On the insurance use case described above, we were able to drastically reduce the costs involved in fine-tuning the model to recognise industry-specific terms. With fewer than 300 labels, we achieved an 80% success rate when extracting complex layer data from a variety of files.
In a similar use case, we developed a solution capable of successfully extracting up to 75 data points from one document. This was fully productionised and is now actively used to save time and money in the insurance sector.
One challenge we’ve run into is that while Comprehend displays the performance metrics for a fine-tuned model, it uses a proprietary data pre-processing procedure which does not provide the documents in the training and testing (TT) sets and therefore does not allow for deeper evaluation on any subsets of the TT splits.
To address this, Inawisdom has developed custom software that enhances the labeller’s experience and allows us to give a complex evaluation of the model’s performance on any breakdown of the data we wish. The first step splits the labelling jobs into batches, which can be whatever size is most suitable for the labeller – meaning if they find a spare 5 minutes, they can quickly complete a labelling job or two.
Each one of the labelling jobs will produce an output manifest that records the input, their annotations and other relevant metadata. Comprehend can use a maximum of five of these manifests as a training input, but some labelling tasks might require a greater number of batches – for instance where the number of labelled files is very high and needs to be distributed across a large labelling workforce, or when the timeframe required to complete a labelling task is short.
To remedy this issue, Inawisdom’s software can concatenate a number of manifest files into a single input.
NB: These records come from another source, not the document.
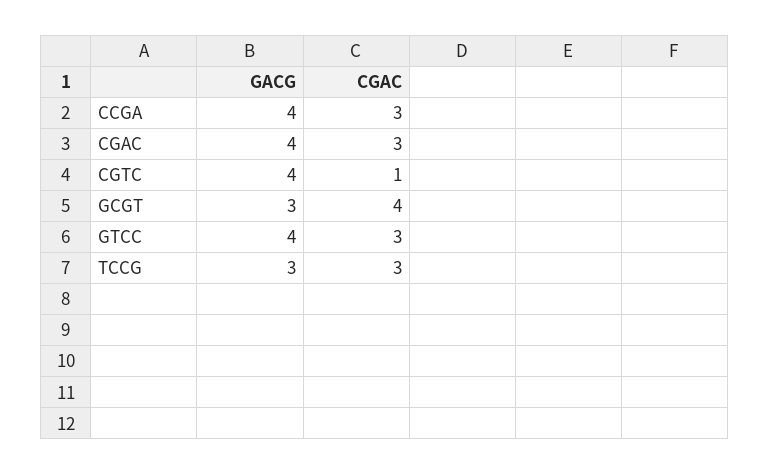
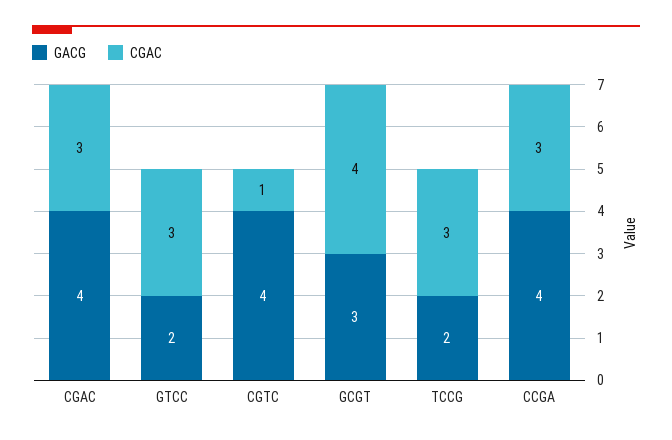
  {
    "GACG": {
      "CCGA": 4,
      "CGAC": 4,
      "CGTC": 4,
      "GCGT": 3,
-     "GTCC": 4,
+     "GTCC": 2,
-     "TCCG": 3
+     "TCCG": 2
    },
    "CGAC": {
      "CCGA": 3,
      "CGAC": 3,
      "CGTC": 1,
      "GCGT": 4,
      "GTCC": 3,
      "TCCG": 3
    }
  }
By tracking the post-process action of the labelling output, it is possible to create TT sets such that we know exactly which files are used in each.
AWS also has examples of successful applications of fine-tuned NER models in insurance domains.
In the case study described on the AWS blog here, transfer learning is applied to Comprehend by fine-tuning it to a set of demand letters that were sent to insurers on a selection of entities including the insurance company name and address, policyholder name and pay-out amount. They labelled 300 letters and more than 200 entities of each type. After Comprehend was fine-tuned, the resulting model achieved 96-100% accuracy depending on the entity.
Summary
Transfer learning is a powerful technique that allows us to leverage the abilities of large language models for a fraction of the time and resources it takes to develop one from scratch. As we’ve seen, this has huge potential for value in sectors such as insurance and law, where training models on industry-specific terms has traditionally been time- and cost-prohibitive.
By using transfer learning, we can fine-tune Amazon Comprehend using just a handful of documents to produce a powerful data extraction model – making it possible for businesses to reap the rewards of Intelligent Document Processing much faster.